> Ihre Aufgabe: Geben Sie die Zeilen vom Anfang der Daten bis einschließlich der Zeile mit „À lire aussi“ unverändert wieder. Lassen Sie die Bilder dabei weg.

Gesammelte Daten
┌──
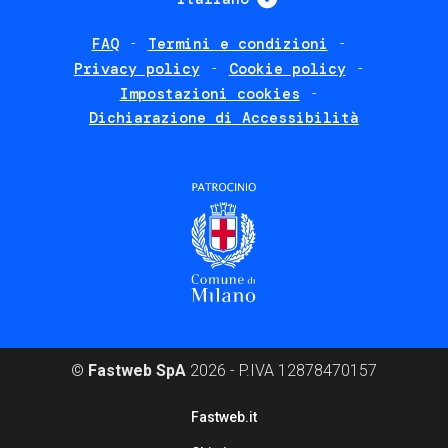
FAQ
Termini e condizioni
Footer
Privacy policy
Cookie policy
policies
Impostazioni cookies
Dichiarazione di Accessibilità
©
Fastweb SpA
2026 - P.IVA 12878470157
Footer
Fastweb.it
corporate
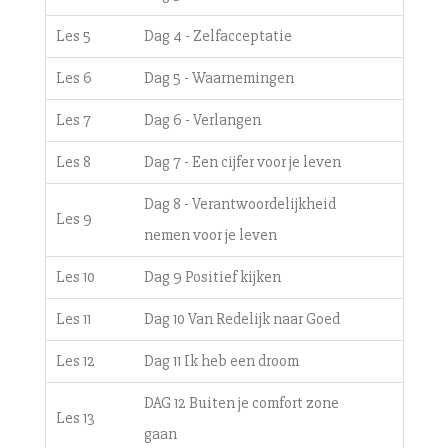
Les 5
Dag 4 - Zelfacceptatie
Les 6
Dag 5 - Waarnemingen
Les 7
Dag 6 - Verlangen
Les 8
Dag 7 - Een cijfer voor je leven
Dag 8 - Verantwoordelijkheid
Les 9
nemen voor je leven
Les 10
Dag 9 Positief kijken
Les 11
Dag 10 Van Redelijk naar Goed
Les 12
Dag 11 Ik heb een droom
DAG 12 Buiten je comfort zone
Les 13
gaan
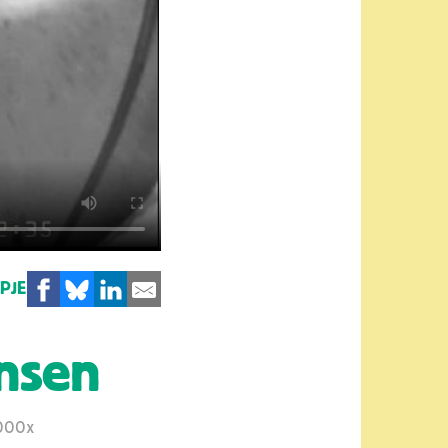
MPJE
nsen
000x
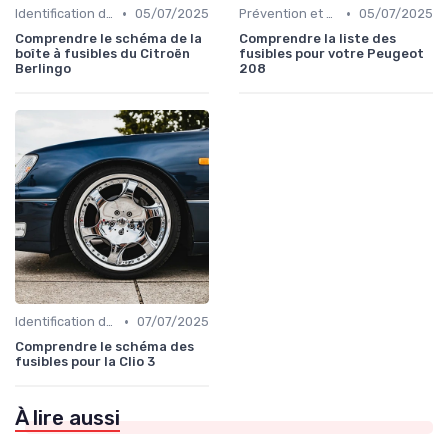
•
•
Identification de la Pièce Nécessaire
05/07/2025
Prévention et Diagnostic des Pannes
05/07/2025
Comprendre le schéma de la
Comprendre la liste des
boîte à fusibles du Citroën
fusibles pour votre Peugeot
Berlingo
208
•
Identification de la Pièce Nécessaire
07/07/2025
Comprendre le schéma des
fusibles pour la Clio 3
À lire aussi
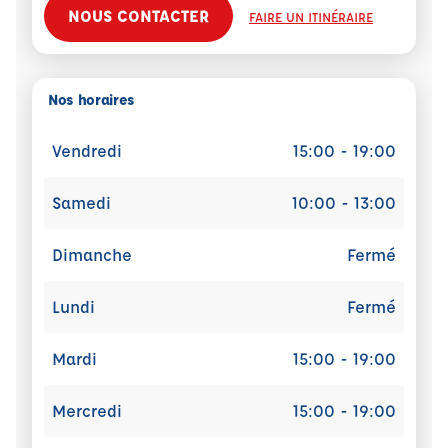
NOUS CONTACTER
FAIRE UN ITINÉRAIRE
Nos horaires
Vendredi
15:00 - 19:00
Samedi
10:00 - 13:00
Dimanche
Fermé
Lundi
Fermé
Mardi
15:00 - 19:00
Mercredi
15:00 - 19:00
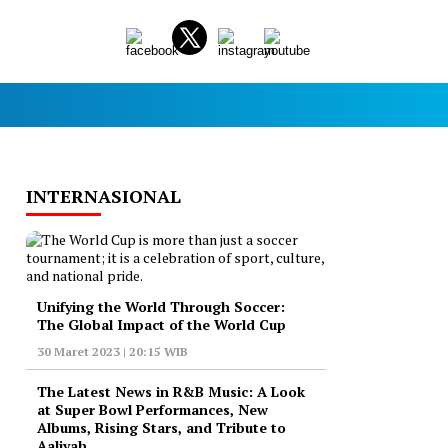
INTERNASIONAL
Unifying the World Through Soccer:
The Global Impact of the World Cup
30 Maret 2023 | 20:15 WIB
The Latest News in R&B Music: A Look
at Super Bowl Performances, New
Albums, Rising Stars, and Tribute to
Aaliyah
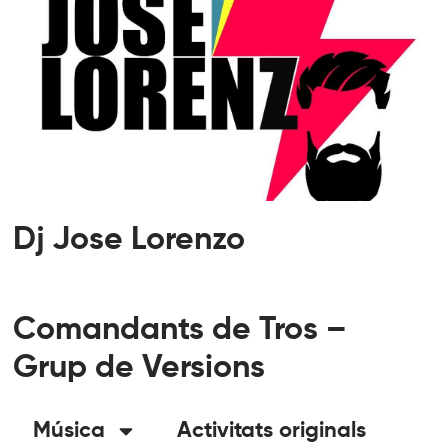
Dj Jose Lorenzo
Comandants de Tros –
Grup de Versions
Música
Activitats originals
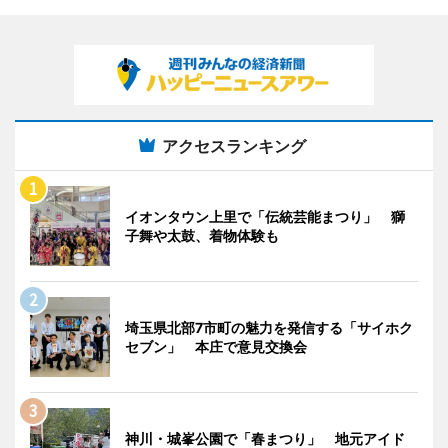
アクセスランキング
イオンタウン上里で「伝統芸能まつり」 獅
子舞や太鼓、着物体験も
埼玉県北部7市町の魅力を発信する「サイホク
セブン」 本庄で意見交換会
神川・城峯公園で「春まつり」 地元アイド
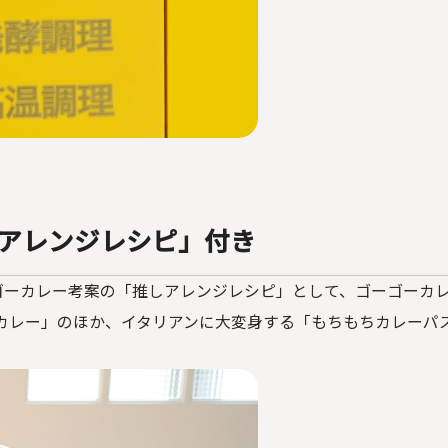
アレンジレシピ」付き
ーゴーカレー考案の「推しアレンジレシピ」として、ゴーゴーカ
カレー」のほか、イタリアンに大変身する「もちもちカレーパ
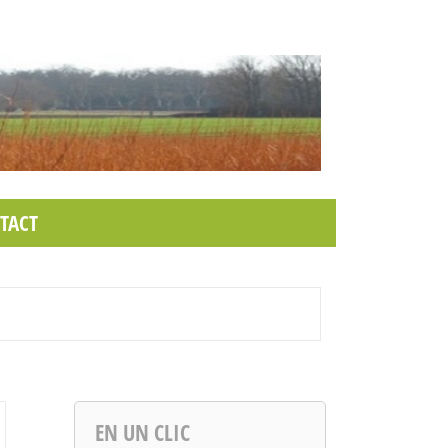
TACT
EN UN CLIC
└──
> Ergebnis der Aufgabe:
FAQ
Termini e condizioni
Footer
Privacy policy
Cookie policy
policies
Impostazioni cookies
Dichiarazione di Accessibilità
©
Fastweb SpA
2026 - P.IVA 12878470157
Footer
Fastweb.it
corporate
Les 5
Dag 4 - Zelfacceptatie
Les 6
Dag 5 - Waarnemingen
Les 7
Dag 6 - Verlangen
Les 8
Dag 7 - Een cijfer voor je leven
Dag 8 - Verantwoordelijkheid
Les 9
nemen voor je leven
Les 10
Dag 9 Positief kijken
Les 11
Dag 10 Van Redelijk naar Goed
Les 12
Dag 11 Ik heb een droom
DAG 12 Buiten je comfort zone
Les 13
gaan
MPJE
nsen
000x
•
•
Identification de la Pièce Nécessaire
05/07/2025
Prévention et Diagnostic des Pannes
05/07/2025
Comprendre le schéma de la
Comprendre la liste des
boîte à fusibles du Citroën
fusibles pour votre Peugeot
Berlingo
208
•
Identification de la Pièce Nécessaire
07/07/2025
Comprendre le schéma des
fusibles pour la Clio 3
À lire aussi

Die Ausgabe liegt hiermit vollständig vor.